TRY IT:
Which lines of the records below contain the string "overall"? Report each of them.

DATA SECTION:
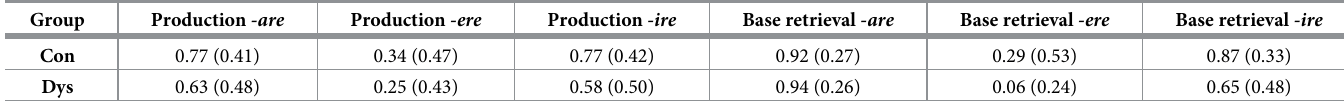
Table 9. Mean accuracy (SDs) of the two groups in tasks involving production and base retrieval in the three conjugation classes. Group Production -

---

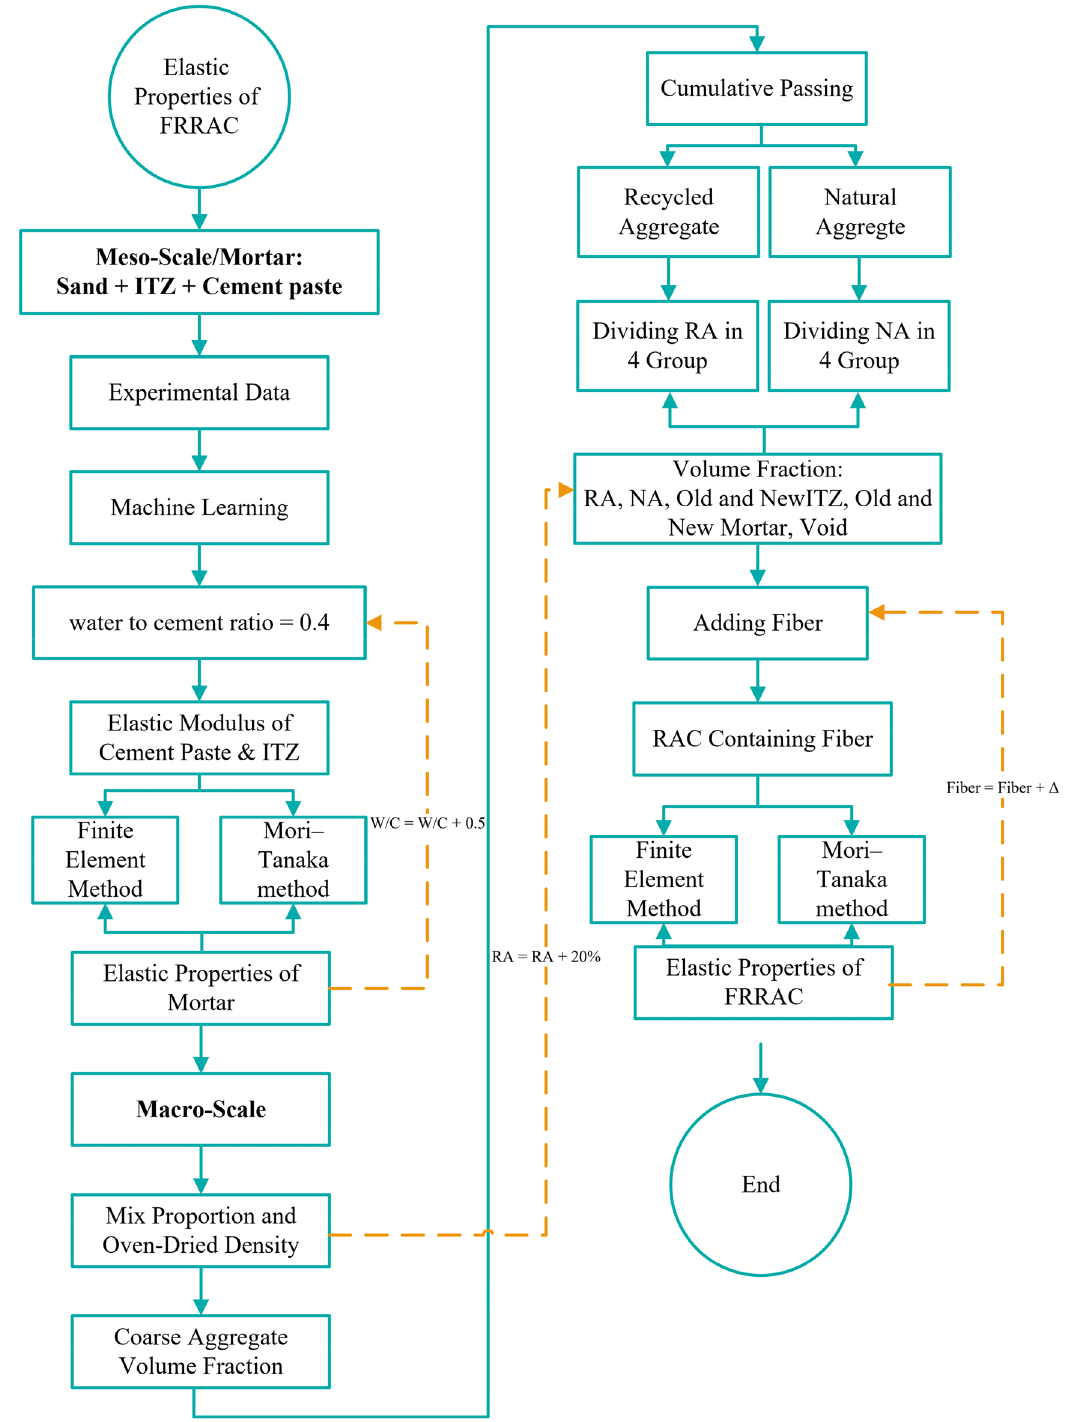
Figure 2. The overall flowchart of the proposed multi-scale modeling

==

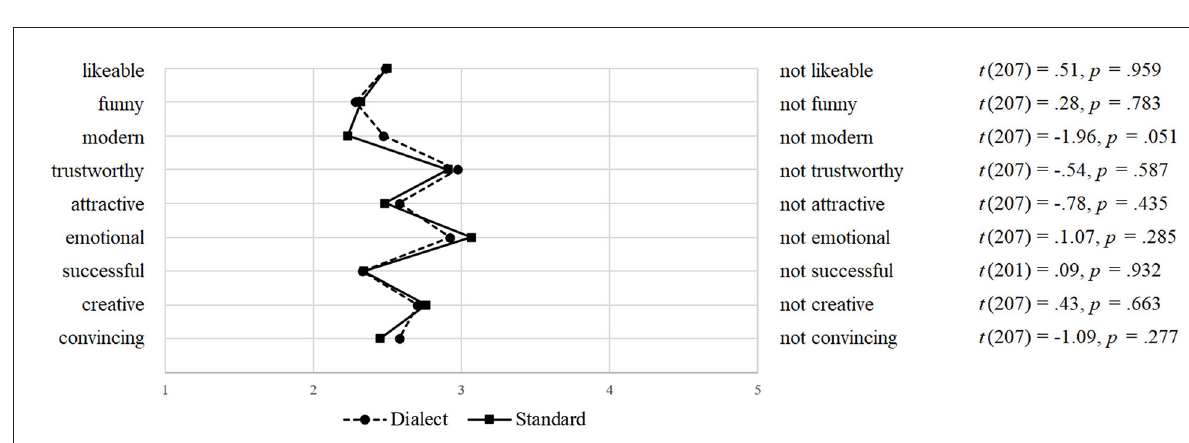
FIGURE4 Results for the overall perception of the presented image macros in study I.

RESULT OF THIS EXERCISE:
Figure 2. The overall flowchart of the proposed multi-scale modeling
FIGURE4 Results for the overall perception of the presented image macros in study I.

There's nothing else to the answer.